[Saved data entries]
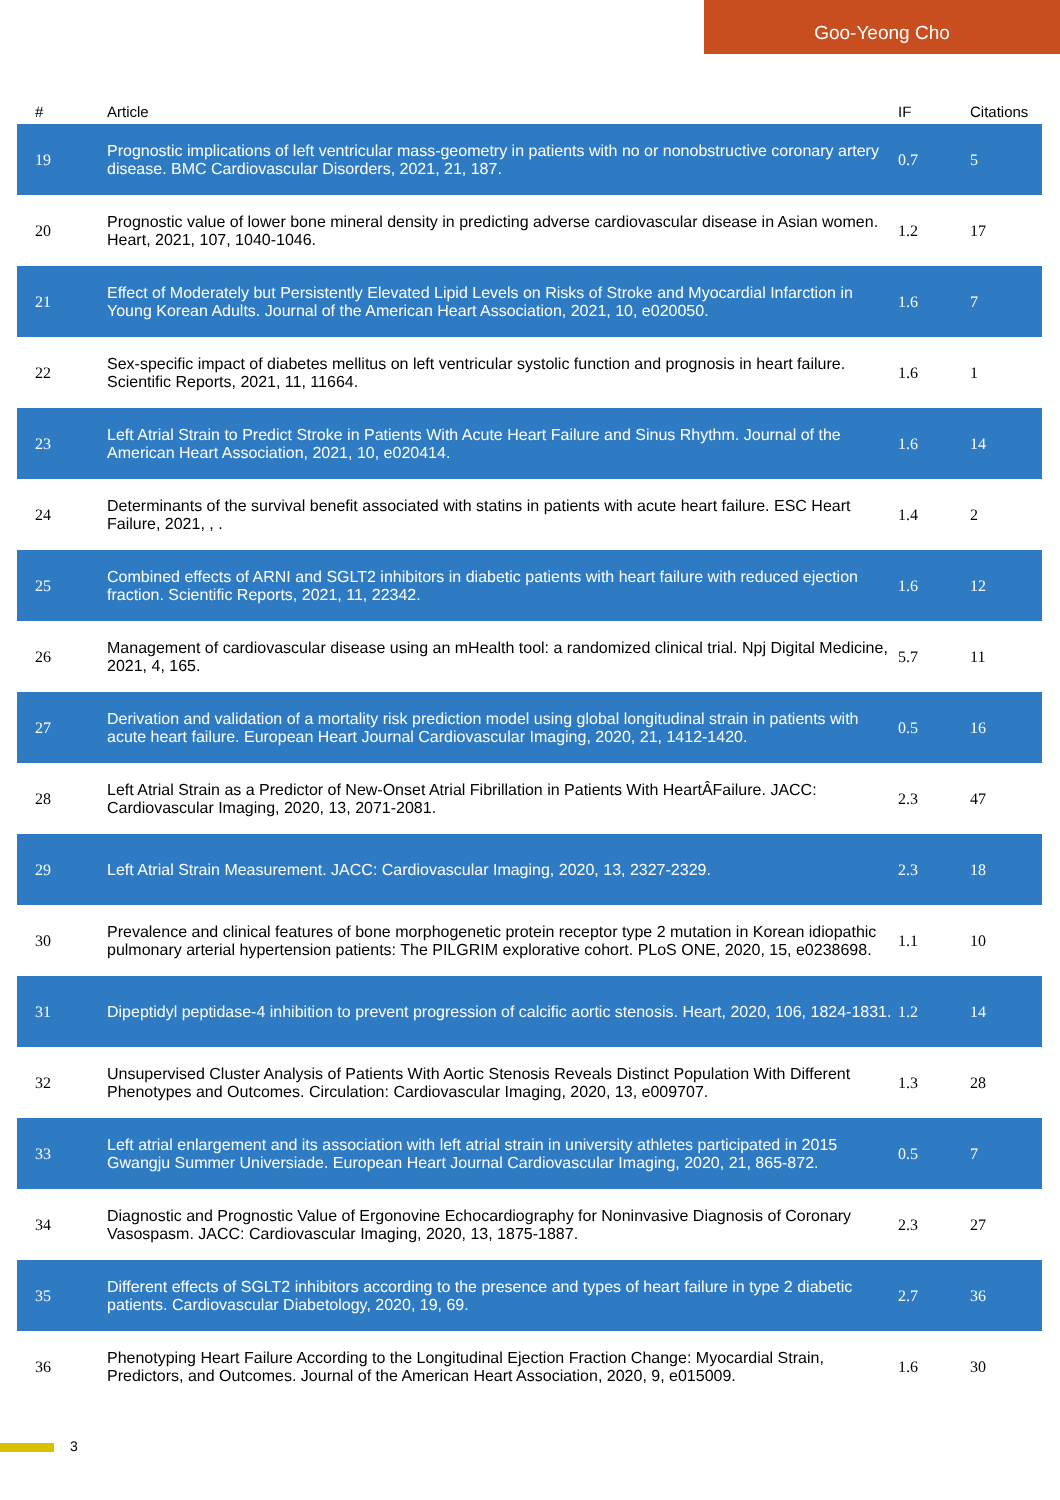Goo-Yeong Cho
| # | Article | IF | Citations |
| --- | --- | --- | --- |
| 19 | Prognostic implications of left ventricular mass-geometry in patients with no or nonobstructive coronary artery disease. BMC Cardiovascular Disorders, 2021, 21, 187. | 0.7 | 5 |
| 20 | Prognostic value of lower bone mineral density in predicting adverse cardiovascular disease in Asian women. Heart, 2021, 107, 1040-1046. | 1.2 | 17 |
| 21 | Effect of Moderately but Persistently Elevated Lipid Levels on Risks of Stroke and Myocardial Infarction in Young Korean Adults. Journal of the American Heart Association, 2021, 10, e020050. | 1.6 | 7 |
| 22 | Sex-specific impact of diabetes mellitus on left ventricular systolic function and prognosis in heart failure. Scientific Reports, 2021, 11, 11664. | 1.6 | 1 |
| 23 | Left Atrial Strain to Predict Stroke in Patients With Acute Heart Failure and Sinus Rhythm. Journal of the American Heart Association, 2021, 10, e020414. | 1.6 | 14 |
| 24 | Determinants of the survival benefit associated with statins in patients with acute heart failure. ESC Heart Failure, 2021, , . | 1.4 | 2 |
| 25 | Combined effects of ARNI and SGLT2 inhibitors in diabetic patients with heart failure with reduced ejection fraction. Scientific Reports, 2021, 11, 22342. | 1.6 | 12 |
| 26 | Management of cardiovascular disease using an mHealth tool: a randomized clinical trial. Npj Digital Medicine, 2021, 4, 165. | 5.7 | 11 |
| 27 | Derivation and validation of a mortality risk prediction model using global longitudinal strain in patients with acute heart failure. European Heart Journal Cardiovascular Imaging, 2020, 21, 1412-1420. | 0.5 | 16 |
| 28 | Left Atrial Strain as a Predictor of New-Onset Atrial Fibrillation in Patients With HeartÂFailure. JACC: Cardiovascular Imaging, 2020, 13, 2071-2081. | 2.3 | 47 |
| 29 | Left Atrial Strain Measurement. JACC: Cardiovascular Imaging, 2020, 13, 2327-2329. | 2.3 | 18 |
| 30 | Prevalence and clinical features of bone morphogenetic protein receptor type 2 mutation in Korean idiopathic pulmonary arterial hypertension patients: The PILGRIM explorative cohort. PLoS ONE, 2020, 15, e0238698. | 1.1 | 10 |
| 31 | Dipeptidyl peptidase-4 inhibition to prevent progression of calcific aortic stenosis. Heart, 2020, 106, 1824-1831. | 1.2 | 14 |
| 32 | Unsupervised Cluster Analysis of Patients With Aortic Stenosis Reveals Distinct Population With Different Phenotypes and Outcomes. Circulation: Cardiovascular Imaging, 2020, 13, e009707. | 1.3 | 28 |
| 33 | Left atrial enlargement and its association with left atrial strain in university athletes participated in 2015 Gwangju Summer Universiade. European Heart Journal Cardiovascular Imaging, 2020, 21, 865-872. | 0.5 | 7 |
| 34 | Diagnostic and Prognostic Value of Ergonovine Echocardiography for Noninvasive Diagnosis of Coronary Vasospasm. JACC: Cardiovascular Imaging, 2020, 13, 1875-1887. | 2.3 | 27 |
| 35 | Different effects of SGLT2 inhibitors according to the presence and types of heart failure in type 2 diabetic patients. Cardiovascular Diabetology, 2020, 19, 69. | 2.7 | 36 |
| 36 | Phenotyping Heart Failure According to the Longitudinal Ejection Fraction Change: Myocardial Strain, Predictors, and Outcomes. Journal of the American Heart Association, 2020, 9, e015009. | 1.6 | 30 |
3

Exercise instructions: Output the data above exactly; pictures do not belong in the copy.

Task solution:
Goo-Yeong Cho
| # | Article | IF | Citations |
| --- | --- | --- | --- |
| 19 | Prognostic implications of left ventricular mass-geometry in patients with no or nonobstructive coronary artery disease. BMC Cardiovascular Disorders, 2021, 21, 187. | 0.7 | 5 |
| 20 | Prognostic value of lower bone mineral density in predicting adverse cardiovascular disease in Asian women. Heart, 2021, 107, 1040-1046. | 1.2 | 17 |
| 21 | Effect of Moderately but Persistently Elevated Lipid Levels on Risks of Stroke and Myocardial Infarction in Young Korean Adults. Journal of the American Heart Association, 2021, 10, e020050. | 1.6 | 7 |
| 22 | Sex-specific impact of diabetes mellitus on left ventricular systolic function and prognosis in heart failure. Scientific Reports, 2021, 11, 11664. | 1.6 | 1 |
| 23 | Left Atrial Strain to Predict Stroke in Patients With Acute Heart Failure and Sinus Rhythm. Journal of the American Heart Association, 2021, 10, e020414. | 1.6 | 14 |
| 24 | Determinants of the survival benefit associated with statins in patients with acute heart failure. ESC Heart Failure, 2021, , . | 1.4 | 2 |
| 25 | Combined effects of ARNI and SGLT2 inhibitors in diabetic patients with heart failure with reduced ejection fraction. Scientific Reports, 2021, 11, 22342. | 1.6 | 12 |
| 26 | Management of cardiovascular disease using an mHealth tool: a randomized clinical trial. Npj Digital Medicine, 2021, 4, 165. | 5.7 | 11 |
| 27 | Derivation and validation of a mortality risk prediction model using global longitudinal strain in patients with acute heart failure. European Heart Journal Cardiovascular Imaging, 2020, 21, 1412-1420. | 0.5 | 16 |
| 28 | Left Atrial Strain as a Predictor of New-Onset Atrial Fibrillation in Patients With HeartÂFailure. JACC: Cardiovascular Imaging, 2020, 13, 2071-2081. | 2.3 | 47 |
| 29 | Left Atrial Strain Measurement. JACC: Cardiovascular Imaging, 2020, 13, 2327-2329. | 2.3 | 18 |
| 30 | Prevalence and clinical features of bone morphogenetic protein receptor type 2 mutation in Korean idiopathic pulmonary arterial hypertension patients: The PILGRIM explorative cohort. PLoS ONE, 2020, 15, e0238698. | 1.1 | 10 |
| 31 | Dipeptidyl peptidase-4 inhibition to prevent progression of calcific aortic stenosis. Heart, 2020, 106, 1824-1831. | 1.2 | 14 |
| 32 | Unsupervised Cluster Analysis of Patients With Aortic Stenosis Reveals Distinct Population With Different Phenotypes and Outcomes. Circulation: Cardiovascular Imaging, 2020, 13, e009707. | 1.3 | 28 |
| 33 | Left atrial enlargement and its association with left atrial strain in university athletes participated in 2015 Gwangju Summer Universiade. European Heart Journal Cardiovascular Imaging, 2020, 21, 865-872. | 0.5 | 7 |
| 34 | Diagnostic and Prognostic Value of Ergonovine Echocardiography for Noninvasive Diagnosis of Coronary Vasospasm. JACC: Cardiovascular Imaging, 2020, 13, 1875-1887. | 2.3 | 27 |
| 35 | Different effects of SGLT2 inhibitors according to the presence and types of heart failure in type 2 diabetic patients. Cardiovascular Diabetology, 2020, 19, 69. | 2.7 | 36 |
| 36 | Phenotyping Heart Failure According to the Longitudinal Ejection Fraction Change: Myocardial Strain, Predictors, and Outcomes. Journal of the American Heart Association, 2020, 9, e015009. | 1.6 | 30 |
3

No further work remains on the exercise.